## Provided text
|---|

A closer look at how large language models ‘trust' humans: patterns and biases
Valeria Lerman, Yaniv Dover
Proceedings of the Royal Society A Mathematical Physical and Engineering Science·2026
Abstract
As large language models (LLMs) and LLM-based agents increasingly interact with humans in decision-making contexts, understanding trust dynamics between humans and AI agents becomes crucial. While human trust in AI is well-studied, how LLMs develop emulated trust in humans remains far less understood. We compare five LLMs with human participants across five scenarios and 43 200 simulations where subjects vary in competence, benevolence, integrity, and demographics. LLMs and humans show partial convergence: both reliably distinguish high- from low-trait levels, and higher competence and integrity yield favourable decisions, suggesting a shared basic structure of trust. However, LLMs are significantly more extreme and internally consistent, and the basic trust model explains much more variance in their decisions than in humans'. LLMs also treat the three dimensions as more independent, whereas humans collapse them into a global ‘good person' impression. Within the models themselves, we observe substantial heterogeneity in how trust is emulated. LLMs also exhibit stronger, more systematic demographic biases than humans. Overall, LLMs seem to implement a coherent but rigid and sometimes biased model of interpersonal trust that only partially aligns with human judgment, highlighting both their potential and their limitations as decision-support tools and as models of human social cognition.

|---|

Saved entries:

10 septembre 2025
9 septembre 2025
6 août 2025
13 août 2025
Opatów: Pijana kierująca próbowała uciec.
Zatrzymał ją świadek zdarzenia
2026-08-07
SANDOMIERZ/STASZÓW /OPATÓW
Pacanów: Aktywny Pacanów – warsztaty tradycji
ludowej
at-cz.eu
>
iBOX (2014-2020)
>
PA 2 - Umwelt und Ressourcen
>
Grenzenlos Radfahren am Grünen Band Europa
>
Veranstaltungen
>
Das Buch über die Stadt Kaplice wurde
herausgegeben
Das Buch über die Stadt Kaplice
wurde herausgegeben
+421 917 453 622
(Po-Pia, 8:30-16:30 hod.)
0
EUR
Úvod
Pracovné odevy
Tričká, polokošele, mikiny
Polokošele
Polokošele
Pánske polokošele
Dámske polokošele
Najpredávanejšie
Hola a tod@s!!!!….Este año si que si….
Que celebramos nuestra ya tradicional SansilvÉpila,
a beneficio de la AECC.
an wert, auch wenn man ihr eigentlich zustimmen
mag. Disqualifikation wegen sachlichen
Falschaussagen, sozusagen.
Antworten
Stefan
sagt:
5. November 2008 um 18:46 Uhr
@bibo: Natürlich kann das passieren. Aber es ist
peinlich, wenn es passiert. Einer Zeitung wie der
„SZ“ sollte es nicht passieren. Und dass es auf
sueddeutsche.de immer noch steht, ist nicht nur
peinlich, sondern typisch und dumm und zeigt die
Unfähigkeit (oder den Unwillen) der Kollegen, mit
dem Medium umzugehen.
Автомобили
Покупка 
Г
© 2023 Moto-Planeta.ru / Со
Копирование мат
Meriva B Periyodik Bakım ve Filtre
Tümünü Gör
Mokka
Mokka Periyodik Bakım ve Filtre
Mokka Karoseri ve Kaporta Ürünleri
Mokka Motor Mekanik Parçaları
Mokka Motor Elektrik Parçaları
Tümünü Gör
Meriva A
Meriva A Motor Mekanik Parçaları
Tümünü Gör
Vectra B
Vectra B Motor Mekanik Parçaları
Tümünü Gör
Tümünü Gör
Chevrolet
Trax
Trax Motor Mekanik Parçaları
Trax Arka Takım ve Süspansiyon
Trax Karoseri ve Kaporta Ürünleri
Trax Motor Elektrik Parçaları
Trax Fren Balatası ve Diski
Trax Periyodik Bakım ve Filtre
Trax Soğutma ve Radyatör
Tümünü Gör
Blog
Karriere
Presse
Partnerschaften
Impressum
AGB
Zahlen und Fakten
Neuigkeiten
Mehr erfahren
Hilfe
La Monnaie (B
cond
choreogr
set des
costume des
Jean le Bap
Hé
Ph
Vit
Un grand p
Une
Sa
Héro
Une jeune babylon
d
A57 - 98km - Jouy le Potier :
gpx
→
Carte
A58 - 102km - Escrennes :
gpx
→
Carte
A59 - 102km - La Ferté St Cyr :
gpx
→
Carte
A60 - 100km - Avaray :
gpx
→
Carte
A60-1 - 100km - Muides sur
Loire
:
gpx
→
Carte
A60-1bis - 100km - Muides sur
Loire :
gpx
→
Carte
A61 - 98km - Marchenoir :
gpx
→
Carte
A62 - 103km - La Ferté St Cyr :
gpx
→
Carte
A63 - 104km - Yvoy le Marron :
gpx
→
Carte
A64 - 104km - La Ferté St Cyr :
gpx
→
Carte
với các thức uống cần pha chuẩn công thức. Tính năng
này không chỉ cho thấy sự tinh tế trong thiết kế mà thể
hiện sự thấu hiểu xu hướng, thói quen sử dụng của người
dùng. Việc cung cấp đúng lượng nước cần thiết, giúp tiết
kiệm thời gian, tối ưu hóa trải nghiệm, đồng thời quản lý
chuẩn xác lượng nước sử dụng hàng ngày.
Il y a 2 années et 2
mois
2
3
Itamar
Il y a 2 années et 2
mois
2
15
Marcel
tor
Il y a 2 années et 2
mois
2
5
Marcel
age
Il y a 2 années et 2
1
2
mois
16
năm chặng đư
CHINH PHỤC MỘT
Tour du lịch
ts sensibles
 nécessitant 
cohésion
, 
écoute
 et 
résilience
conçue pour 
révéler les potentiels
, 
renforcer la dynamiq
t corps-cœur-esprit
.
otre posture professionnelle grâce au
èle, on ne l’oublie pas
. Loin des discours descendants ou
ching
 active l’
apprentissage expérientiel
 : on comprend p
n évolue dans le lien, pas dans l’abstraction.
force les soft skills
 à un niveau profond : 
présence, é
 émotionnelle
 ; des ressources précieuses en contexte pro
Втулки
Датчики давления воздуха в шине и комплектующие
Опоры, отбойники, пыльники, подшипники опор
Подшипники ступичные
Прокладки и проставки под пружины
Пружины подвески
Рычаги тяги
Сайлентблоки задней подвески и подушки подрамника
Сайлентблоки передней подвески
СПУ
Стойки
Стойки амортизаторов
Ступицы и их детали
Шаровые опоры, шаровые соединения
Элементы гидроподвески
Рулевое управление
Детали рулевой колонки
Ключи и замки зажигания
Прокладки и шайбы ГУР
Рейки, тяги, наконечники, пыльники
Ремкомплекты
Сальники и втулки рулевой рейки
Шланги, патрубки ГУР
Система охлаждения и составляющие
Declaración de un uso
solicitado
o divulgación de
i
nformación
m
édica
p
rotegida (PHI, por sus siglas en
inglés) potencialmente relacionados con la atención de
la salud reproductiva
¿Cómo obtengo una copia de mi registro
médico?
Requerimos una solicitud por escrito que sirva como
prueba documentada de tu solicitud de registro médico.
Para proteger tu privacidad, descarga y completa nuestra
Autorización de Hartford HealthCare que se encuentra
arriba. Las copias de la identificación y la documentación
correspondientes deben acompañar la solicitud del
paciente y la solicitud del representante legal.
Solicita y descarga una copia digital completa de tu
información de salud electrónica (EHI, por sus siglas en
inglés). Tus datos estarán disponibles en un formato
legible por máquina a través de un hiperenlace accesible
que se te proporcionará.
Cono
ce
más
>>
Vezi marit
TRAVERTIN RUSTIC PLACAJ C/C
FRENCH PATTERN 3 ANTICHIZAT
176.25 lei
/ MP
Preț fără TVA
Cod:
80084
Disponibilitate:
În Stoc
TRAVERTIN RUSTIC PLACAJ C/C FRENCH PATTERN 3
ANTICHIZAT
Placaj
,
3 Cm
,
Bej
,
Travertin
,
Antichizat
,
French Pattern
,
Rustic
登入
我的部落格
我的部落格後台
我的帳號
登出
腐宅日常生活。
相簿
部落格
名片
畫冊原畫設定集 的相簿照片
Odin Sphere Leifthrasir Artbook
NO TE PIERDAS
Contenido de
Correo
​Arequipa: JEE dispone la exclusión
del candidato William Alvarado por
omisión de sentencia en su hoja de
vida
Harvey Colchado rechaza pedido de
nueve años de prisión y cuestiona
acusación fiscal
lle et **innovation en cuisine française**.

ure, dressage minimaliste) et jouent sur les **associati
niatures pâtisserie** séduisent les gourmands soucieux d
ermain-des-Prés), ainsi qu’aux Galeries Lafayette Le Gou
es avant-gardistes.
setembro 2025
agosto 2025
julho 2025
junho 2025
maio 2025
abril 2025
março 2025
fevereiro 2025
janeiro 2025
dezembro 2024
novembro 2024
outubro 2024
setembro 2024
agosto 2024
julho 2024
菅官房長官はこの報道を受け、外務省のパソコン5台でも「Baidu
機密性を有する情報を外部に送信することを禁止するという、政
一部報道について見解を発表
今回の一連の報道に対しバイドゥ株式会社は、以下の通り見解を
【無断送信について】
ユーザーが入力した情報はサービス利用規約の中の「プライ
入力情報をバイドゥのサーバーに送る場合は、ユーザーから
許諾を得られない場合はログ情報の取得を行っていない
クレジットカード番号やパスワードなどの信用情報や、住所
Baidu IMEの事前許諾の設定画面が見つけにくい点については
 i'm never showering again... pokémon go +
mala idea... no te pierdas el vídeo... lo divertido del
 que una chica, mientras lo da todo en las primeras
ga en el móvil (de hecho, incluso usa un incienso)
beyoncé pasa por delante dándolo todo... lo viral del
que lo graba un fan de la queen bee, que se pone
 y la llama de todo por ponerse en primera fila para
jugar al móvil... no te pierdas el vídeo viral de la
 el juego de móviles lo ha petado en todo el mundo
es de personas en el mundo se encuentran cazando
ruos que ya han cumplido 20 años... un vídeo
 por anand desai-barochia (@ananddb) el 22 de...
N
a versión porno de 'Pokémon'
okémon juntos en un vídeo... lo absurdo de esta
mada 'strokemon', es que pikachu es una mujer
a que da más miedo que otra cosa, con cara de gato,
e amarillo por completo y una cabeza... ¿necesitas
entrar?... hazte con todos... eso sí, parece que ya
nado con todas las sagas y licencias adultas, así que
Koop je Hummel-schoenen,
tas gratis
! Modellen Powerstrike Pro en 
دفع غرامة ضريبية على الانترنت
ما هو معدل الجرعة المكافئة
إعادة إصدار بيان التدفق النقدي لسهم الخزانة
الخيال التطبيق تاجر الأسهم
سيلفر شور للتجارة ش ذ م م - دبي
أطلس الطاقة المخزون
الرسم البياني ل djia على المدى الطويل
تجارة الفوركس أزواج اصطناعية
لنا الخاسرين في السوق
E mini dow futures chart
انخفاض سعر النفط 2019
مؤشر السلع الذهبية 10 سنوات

|---|

## Task details
Answer these questions using the abstract on how large language models trust humans:
(a) How many simulations does the study report?
(b) Apart from demographics, which three traits of the subjects varied?
(c) According to the abstract, what do humans do with the three trust dimensions?

## Task result
(a) 43 200 simulations.
(b) Competence, benevolence, and integrity.
(c) Humans collapse them into a global "good person" impression.